# Egg Sharing - Is there always a match?



## Pisces34 (Aug 23, 2009)

What happens if you want to egg share and there are no recipients who require an egg donor who looks like you?  Are you put on a waiting list or simply not accepted?

Does anyone know how this is handled?

Thanks
x


----------



## moocat (Aug 12, 2008)

Hi Pisces

I don't think you would have to worry about being matched. The amount of people waiting for egg donors far outweighs the people willing to egg share/donate. They try to match you with their race, hair colour, eye colour, height etc. But i think in reality many recipients accept much less of a match. Sometimes if they are struggling to match with the recipient, then they will match with their husband/partner.

I am on my 2nd IVF egg share and was matched the same day both times!! most people are matched within a couple of weeks. Perhaps you could ask your clinic what there average matching time is. I know my clinic told me there would be no wait as they had women who had been waiting 2 years for a donor!!

Good luck with your treatment xx


----------



## Pisces34 (Aug 23, 2009)

Thanks Moocat.

I just had some concerns as I noted on the **** website some statistics regarding fertility problems within ethnic groups for example.  There were three million British white people vesus sixty-eight thousand British black people with fertility issues in the UK according to the statistics.

Would this mean that there are alot less black/mixed race or interacial couples needing egg donation and would that mean that I would be less likely to be accepted as an egg sharer for lack of match/demand?

There was no comparable data on demand versus supply that I could see.

I just don't want to assume that this is an option when it isn't.  I hear from the stories on the boards that in most cases for egg sharing things move pretty fast and we are not yet ready to get started with a clinic yet so I haven't yet got direct access to this sort of information.

What do you think?

Thanks!
x


----------



## moocat (Aug 12, 2008)

Hi Pisces

I can see why you are worried that you may not get matched, but on the flip side it also means for those women (black/mixed race) who are waiting for an egg donor will have a lot longer wait (the average already being 2 years!). I don't think it would stop you being accepted as a sharer, it just may take a bit longer to get a match. I definately wouldn't rule it out as an option, just bear in mind that there are lots of other criteria you need to fill to be accept (each clinic is different). These include age (under 35), weight (usually BMI less than 28-30), FSH level <8 and a whole load of other blood tests that can take upto 6 weeks to come back (its the chromosome that takes ages!!). I wouldn't worry to much about it now, have a chat with the clinic once your ready to get started. They will be able to tell how long you can expect to wait to get matched. 

Good luck


----------



## MD (Feb 28, 2009)

Hi Pisces,

Just thought i would let you know that i am mixed race and was matched within a couple of days. I was also a little worried about this but there was nothing to worry about. Hope this helps.

MDandy xx


----------



## Pisces34 (Aug 23, 2009)

Hello MDandy

Thank you for your reassuring words.  I hope that I will be as fortunate!

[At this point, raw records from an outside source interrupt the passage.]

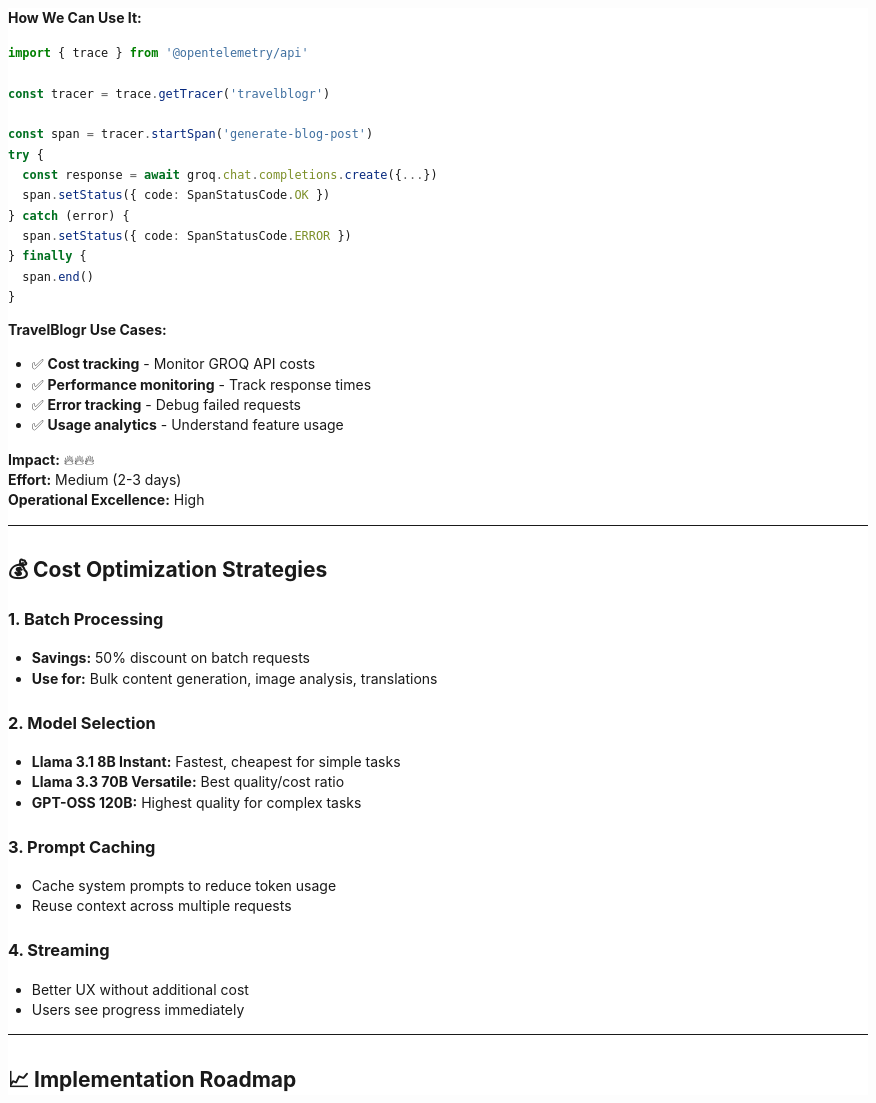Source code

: **How We Can Use It:**
```typescript
import { trace } from '@opentelemetry/api'

const tracer = trace.getTracer('travelblogr')

const span = tracer.startSpan('generate-blog-post')
try {
  const response = await groq.chat.completions.create({...})
  span.setStatus({ code: SpanStatusCode.OK })
} catch (error) {
  span.setStatus({ code: SpanStatusCode.ERROR })
} finally {
  span.end()
}
```

**TravelBlogr Use Cases:**
- ✅ **Cost tracking** - Monitor GROQ API costs
- ✅ **Performance monitoring** - Track response times
- ✅ **Error tracking** - Debug failed requests
- ✅ **Usage analytics** - Understand feature usage

**Impact:** 🔥🔥🔥  
**Effort:** Medium (2-3 days)  
**Operational Excellence:** High

---

## 💰 Cost Optimization Strategies

### **1. Batch Processing**
- **Savings:** 50% discount on batch requests
- **Use for:** Bulk content generation, image analysis, translations

### **2. Model Selection**
- **Llama 3.1 8B Instant:** Fastest, cheapest for simple tasks
- **Llama 3.3 70B Versatile:** Best quality/cost ratio
- **GPT-OSS 120B:** Highest quality for complex tasks

### **3. Prompt Caching**
- Cache system prompts to reduce token usage
- Reuse context across multiple requests

### **4. Streaming**
- Better UX without additional cost
- Users see progress immediately

---

## 📈 Implementation Roadmap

Since I have crossed the big 30 threshold it does feel like timing is everything right now and I do not want to miss any opportunities by leaving things too late.  Egg sharing seems like the best option at the moment assuming I can meet the critieria for acceptance.

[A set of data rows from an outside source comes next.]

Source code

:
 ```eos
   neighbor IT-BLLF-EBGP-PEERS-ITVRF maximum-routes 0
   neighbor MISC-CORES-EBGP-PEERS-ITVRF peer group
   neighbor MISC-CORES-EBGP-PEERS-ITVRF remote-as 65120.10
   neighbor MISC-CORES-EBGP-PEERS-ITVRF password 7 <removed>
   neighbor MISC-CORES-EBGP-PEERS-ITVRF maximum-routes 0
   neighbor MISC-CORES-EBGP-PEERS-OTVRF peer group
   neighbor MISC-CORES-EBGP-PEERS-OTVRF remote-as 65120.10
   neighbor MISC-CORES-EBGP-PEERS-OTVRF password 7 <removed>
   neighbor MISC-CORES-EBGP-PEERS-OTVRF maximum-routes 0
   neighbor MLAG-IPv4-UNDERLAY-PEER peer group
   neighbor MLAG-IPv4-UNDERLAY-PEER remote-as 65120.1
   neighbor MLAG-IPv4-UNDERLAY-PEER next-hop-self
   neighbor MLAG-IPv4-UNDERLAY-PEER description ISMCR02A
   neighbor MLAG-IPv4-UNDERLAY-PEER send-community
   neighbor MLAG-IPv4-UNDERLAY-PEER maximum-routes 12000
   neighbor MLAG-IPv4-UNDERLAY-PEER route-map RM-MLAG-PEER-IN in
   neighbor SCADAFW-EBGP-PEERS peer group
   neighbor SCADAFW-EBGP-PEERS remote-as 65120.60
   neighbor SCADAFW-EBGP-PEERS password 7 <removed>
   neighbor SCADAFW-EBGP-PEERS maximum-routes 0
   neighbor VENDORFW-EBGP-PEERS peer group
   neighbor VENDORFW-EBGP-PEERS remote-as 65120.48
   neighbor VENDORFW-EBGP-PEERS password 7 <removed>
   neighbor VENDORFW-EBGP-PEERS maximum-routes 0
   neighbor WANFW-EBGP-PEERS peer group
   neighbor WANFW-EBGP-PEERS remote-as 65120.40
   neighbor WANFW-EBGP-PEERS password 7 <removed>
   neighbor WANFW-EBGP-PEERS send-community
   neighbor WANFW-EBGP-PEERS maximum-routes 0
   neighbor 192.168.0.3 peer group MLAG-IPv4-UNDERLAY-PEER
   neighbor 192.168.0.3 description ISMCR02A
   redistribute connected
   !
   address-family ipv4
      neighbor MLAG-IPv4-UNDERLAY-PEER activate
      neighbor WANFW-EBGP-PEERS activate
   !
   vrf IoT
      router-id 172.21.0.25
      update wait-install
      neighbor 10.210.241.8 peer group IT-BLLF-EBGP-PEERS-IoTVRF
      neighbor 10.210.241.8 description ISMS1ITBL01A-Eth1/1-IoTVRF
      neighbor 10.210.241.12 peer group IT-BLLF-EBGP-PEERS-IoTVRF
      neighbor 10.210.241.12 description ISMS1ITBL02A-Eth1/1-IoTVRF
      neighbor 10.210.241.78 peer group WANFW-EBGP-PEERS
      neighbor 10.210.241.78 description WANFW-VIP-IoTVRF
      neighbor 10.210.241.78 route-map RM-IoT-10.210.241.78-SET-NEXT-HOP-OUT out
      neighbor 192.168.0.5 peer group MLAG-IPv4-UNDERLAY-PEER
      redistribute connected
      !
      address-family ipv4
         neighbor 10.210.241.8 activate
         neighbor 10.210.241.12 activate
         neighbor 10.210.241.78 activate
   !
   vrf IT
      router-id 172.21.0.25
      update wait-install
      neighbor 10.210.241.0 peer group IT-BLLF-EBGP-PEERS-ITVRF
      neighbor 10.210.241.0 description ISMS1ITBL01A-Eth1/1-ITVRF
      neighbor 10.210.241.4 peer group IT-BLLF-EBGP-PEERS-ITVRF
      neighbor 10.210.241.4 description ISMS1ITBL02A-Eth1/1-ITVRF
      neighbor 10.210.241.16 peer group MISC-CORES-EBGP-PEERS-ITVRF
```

Did they tell you much about your match?  How long they had been waiting etc?  Or were you lucky to be in the right place at the right time so to speak?


Hi Moocat
Are there any of the tests that clinics perform to see if you can be an egg sharer, that can only be performed by a fertility clinic , not with GP.  I want to have myself checked out to see if I stand a chance before actually going to a clinic if at all possible.

Thanks ladies!!

x


----------



## moocat (Aug 12, 2008)

Hi pisces

My GP could do all of the blood tests apart from the chromosomal ones. But i think its down to individual GPs wether they will do these tests or not. It will differently help speed things up if you can get them done before your consultation. 

Good luck with your treatment! let me know how you get on xx


----------



## Rusty06 (Oct 25, 2007)

Hello Pisces

I am mixed race and waiting for a egg share donor at both the Lister and CRM, both London hospitals. I had my last egg donation treatment back in May but it was a BFN unfortunately. My donor who was egg sharing was of mediterean origin because no mixed race donors had come through while I was waiting. I think its just luck of the draw really but I am sure there are recipients out there for everyone there are more of us waiting thasn there are donors. If you want to pm me please do as I am hoping to start treatment end of year if I can find a donor.

Love Rusty


----------